Australia Disconnects (Again)

Australia has made something of an art form of leading the world with digital laws that look interesting at first blush but then prove either difficult to implement or impotent.

Way back in 2015 came the “Hockey Tax” in which Treasurer Joe Hockey passed a law requiring Netflix—not then a registered Australian company—to pay taxes on subscriptions sold to Australians. Netflix eventually made a “donation” to the Australian Treasury, but it was impossible to determine whether the amount was proportionate to the number of subscriptions sold, because only Netflix knew the actual number.

Man with earphones having conference call online sitting at home office with laptop. Working from home during quarantine and self isolation period at pandemic.
Via Twenty20.com

Then in 2021 came the now-infamous News Media Bargaining Code debacle. Under the code, the government threatened to force mediation on Facebook and Google if they did not come to “voluntary” agreements to compensate Australian media companies for lost advertising revenues previously used to cross-subsidize Australian news-content creation. Following Facebook’s high-profile disconnection of Australian content for a day, the internet platforms acquiesced, in sums to be paid to (selected) Australian media companies. But the contracts are now up for renegotiation, and Meta has refused to renegotiate. Australia, like Canada, may find itself disconnected from Facebook permanently.

Not daunted, the government in 2021 passed the Online Safety Act, creating a “world-leading” eSafety commissioner with powers to require internet platforms to take down content deemed harmful to Australians. That didn’t work too well in 2024, when Elon Musk won a court case confirming that the eSafety Commissioner could not order platforms to take down content deemed harmful to Australians internationally simply because Australians could access it via virtual private networks. As Musk articulated, the Australian eSafety commissioner should not be able to dictate what the rest of the world can see on X or other platforms.

So it should not be surprising to find Australia again endeavoring to lead the English-speaking world, this time with its “right to disconnect” law embedded in new Fair Work Act workplace legislation. Employees of firms with 15 or more employees (employees of smaller firms must wait 12 months before they may disconnect) now have the “right to refuse to read or respond to work-related calls, texts and emails outside their working hours, unless that refusal is unreasonable.”

What matters is not whether the employer’s call is reasonable; it is the employee’s right to “reasonably refuse” to answer. Among the things that will determine whether a refusal is unreasonable are the employee’s role, their personal circumstances, the method and reason for the contact, how much disruption it causes them, and whether they are compensated for being available or for working additional hours.

The law comes from a well-meaning objective to allow workers to maintain an effective work-life balance. But real concerns have been expressed about the law’s workability.

Many exceptions and gray areas threaten the law’s implementation. Salaried employees, for example, have no specified work hours in the first place. Emergency workers have to be contactable as part of their normal terms of employment. And who should be held responsible for lost profits and ultimately business viability if non-essential but still important businesses (e.g., the local burger bar) cannot open because a counter worker calls in sick at the last minute and all the potential replacements opt to disconnect?

As has been argued by opponents, almost all the circumstances addressed by the law ought to be able to be worked out respectfully between employers and employees and included in workplace contracts without the need for intrusive legislation.

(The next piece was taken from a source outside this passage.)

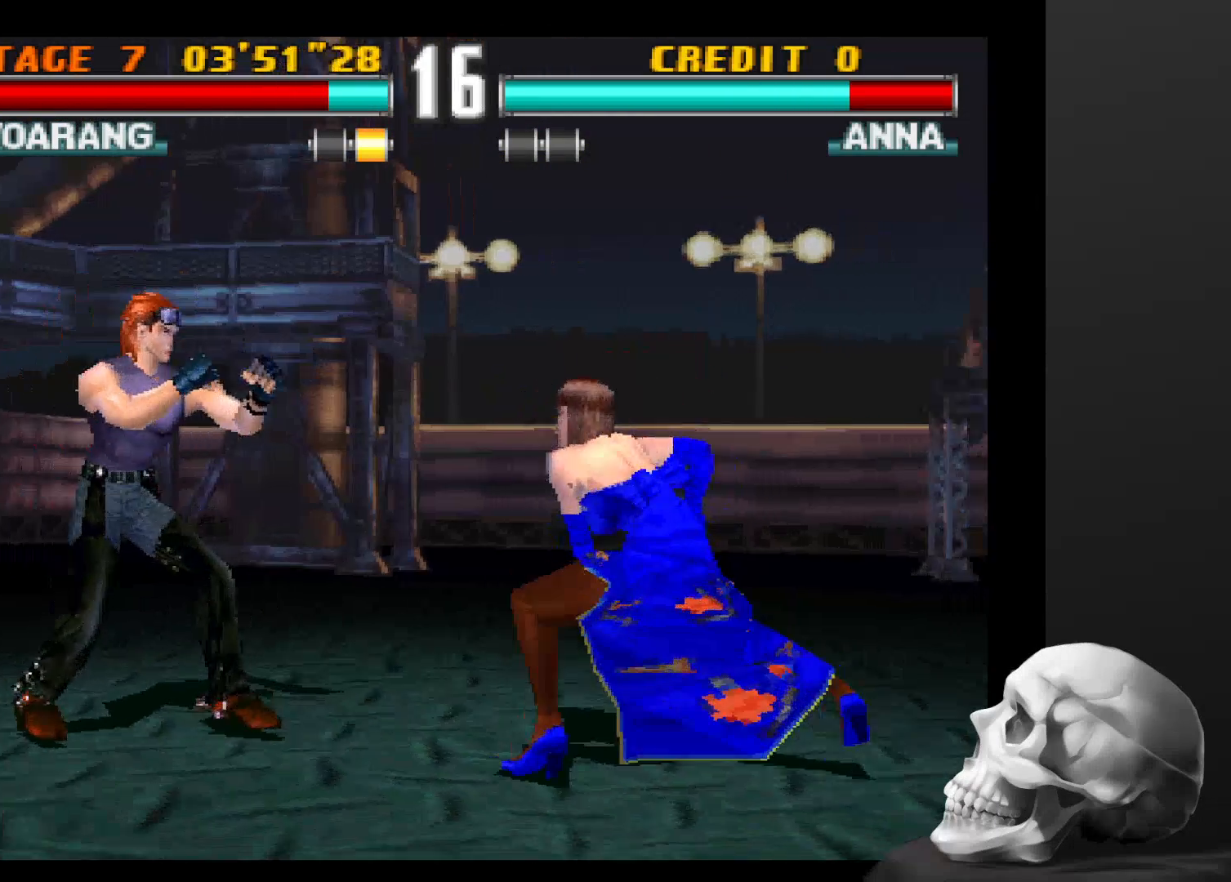
{"dt_ms": 1000, "buttons": [], "left_stick": "center", "right_stick": "center", "events": [[500, "SQUARE", "down"], [667, "SQUARE", "up"]]}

After all, good communication—both ways—is fundamental for good workplace relationships. And if respectful communication and co-operation fail, provisions already exist in other parts of workplace law to cover workplace stress and activities such as bullying and harassment—whether by cellphone, email or other non-digital means.

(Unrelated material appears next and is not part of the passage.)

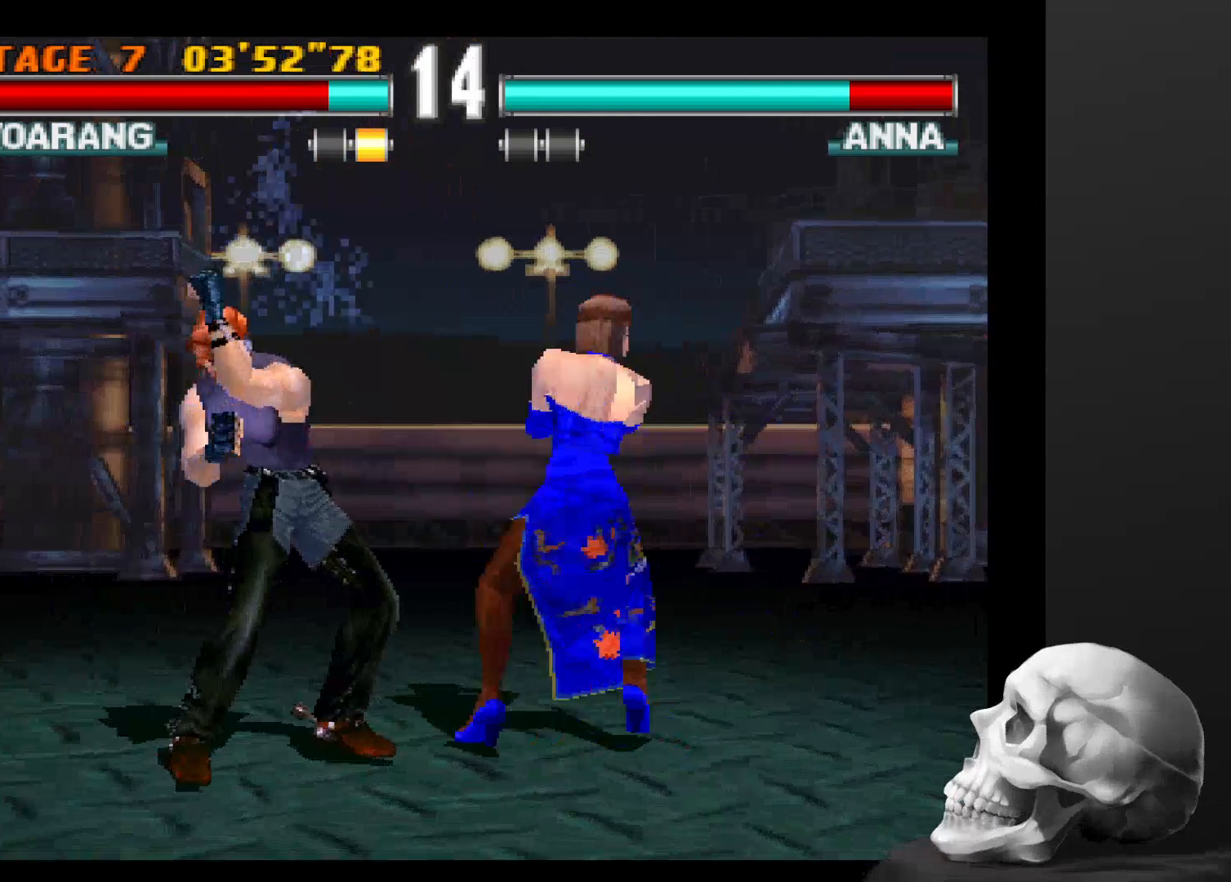
{"dt_ms": 500, "buttons": [], "left_stick": "center", "right_stick": "center", "events": []}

Indeed, other jurisdictions where such provisions have been trialed, such as France, started first not with a prescriptive law, but with the obligation to negotiate rules about when work starts and ends, and protocols for contact outside work hours. Such agreements are much more likely to be respected by both parties, leading to more effective engagement overall in the workplace. Moreover, enforcement has proven problematic. It behooves legislators to consider whether just because something is “digital,” new laws are required to govern its use. If new technologies seamlessly incorporate themselves into our daily lives, they may be best governed by laws based on the processes of the exchanges they support and not the substance of the technologies on which they take place. Think before copying Australia.